- How much would Re. 1 become now? - In BSE, Re. 1 invested in 1991 would become 20.07 today, suggesting a return of 16%. In NSE, Re.1 in 1997 will become 6.55 today with return of 14%. Gold (1 in 1991 to 7.3 today, returns 11%), silver (1 in 1991 to 7.31 today, returns 10.5%)
- Average 3-year returns: NSE (15.3%), BSE (14.3%), Gold (11%), silver (11.3%)
- Average 5-year returns: NSE (15.2%), BSE (12.8%), Gold (9.9%), silver (9.9%)
- Standard deviation on 1 year returns: 0.39, 0.37, 0.13, 0.26
- Standard deviation on 3 year returns: 0.15, 0.18, 0.09, 0.14
- Standard deviation on 5 year returns: 0.12, 0.12, 0.08, 0.10
- Negative annual returns: 5/14, 7/20, 3/20, 8/20
- Bumper years where return has been >40%: 5/14, 7/20, 7/20 (> 25%), 7/20 (>25%)
- Disaster years where return has been <-10%: 5/14, 6/20, 1/20, 3/20
Read through Nassim Taleb's philosophy of black swan events. He suggests to create a portfolio of extremely safe assets and extremely risky assets, as 'medium risk' is difficult to measure. Will read his books now.
Mutual Funds: Went through primer on moneycontrol.com. Important points:
- Asset allocation of a fund can be Equity (growth), debt (income), money market (gilt), balanced, sector specific, etc.
- NAV - net asset value, computing every day by a fund after deducting all expenses.
- Expense ratio: Expenses/ total assets under management (and not returns earned).

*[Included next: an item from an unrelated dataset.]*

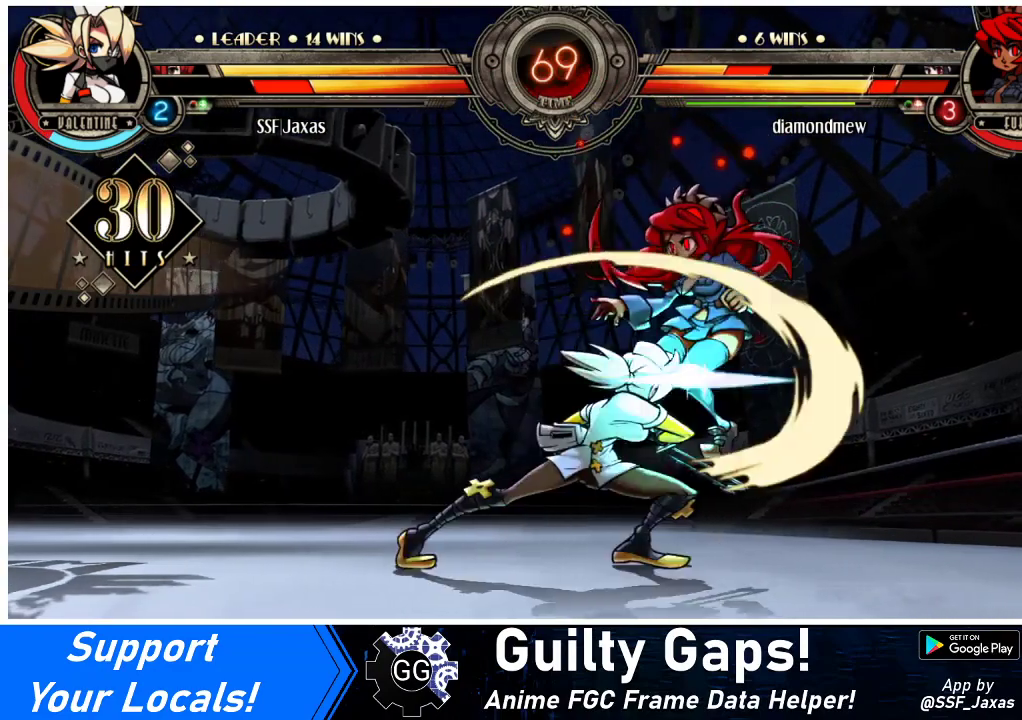
{"buttons": [], "events": [[67, "TRIANGLE", "down"], [200, "TRIANGLE", "up"]]}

- Load: Some AMCs have sales charges, or loads, on their funds (entry load and/or exit load) to compensate for distribution costs. Funds that can be purchased without a sales charge are called no-load funds.
- Open ended funds: Enter or exit anytime
- Closed ended funds: Redemption can take place only after the period of the scheme is over. However, close-ended funds are listed on the stock exchanges and investors can buy/ sell units in the secondary market (there is no load).
- Tax benefits: This is important: a) 100% income tax exemption on all MFs dividends, b) Equity funds - short term capital gain is taxed at 15%. Long term capital gains is not applicable. Debt Funds - Short term capital gains is taxed as per the slab rates applicable to you. Long term capital gains tax to be lower of - 10% on the capital gains without factoring indexation benefit and 20% on the capital gains after factoring indexation benefit. c) Open end funds with equity exposure of more than 65% (Revised from 50% to 65% are exempt from the payment of dividend tax for a period of 3 years from 1999-2000.
- Fund selection: Evaluate past performance and look for consistency. You can diversify into 3 funds with similar asset allocation. Consider fund costs. s a general rule, 1% towards management fees and 0.6% towards annual expenses should be acceptable. Try and avoid funds that have a sales load, unless of course they have a consistent track record of being a top-performer.
- Use index funds
- Stay away from mutual funds whose fund managers change often.